The Finals started in three days. Seven potential games between me and the rest of my life.

But lying there with Serena drawing patterns on my chest, Finn safe down the hall, Sarah's journal closed on the nightstand, I realized something:

I was already living the rest of my life.

The hockey was just punctuation.

Chapter 28: Serena

The pregnancy test looked like a tiny plastic prophet of doom, its two pink lines screaming revelations at 7:23 AM while Brad's championship game loomed twelve hours away. I sat on the bathroom floor, spine against the tub, counting on my fingers like a teenager who'd failed health class.

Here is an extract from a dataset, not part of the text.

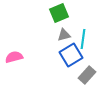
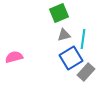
blue square: moved 3 px down
gray rectangle: moved 1 px left, 3 px up
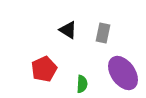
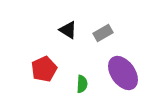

Six weeks. Six weeks of my body keeping secrets while I'd been playing house with someone else's family. The evidence had been there—throwing up behind the elementary school during Finn's hockey practice (blamed on food poisoning), crying at a commercial featuring a dad teaching his daughter to skate (blamed on PMS), my bra suddenly feeling like medieval torture device (blamed on stress eating).

"Jesus Christ," I whispered to the stick, like it might recant its testimony. "Jesus fucking Christ on a zamboni."

A baby. Brad's baby. A tiny human who might inherit asthma, or Brad's stubborn streak, or my tendency to panic-clean when overwhelmed. My brain started spinning worst-case scenarios: NICU visits, breathing monitors.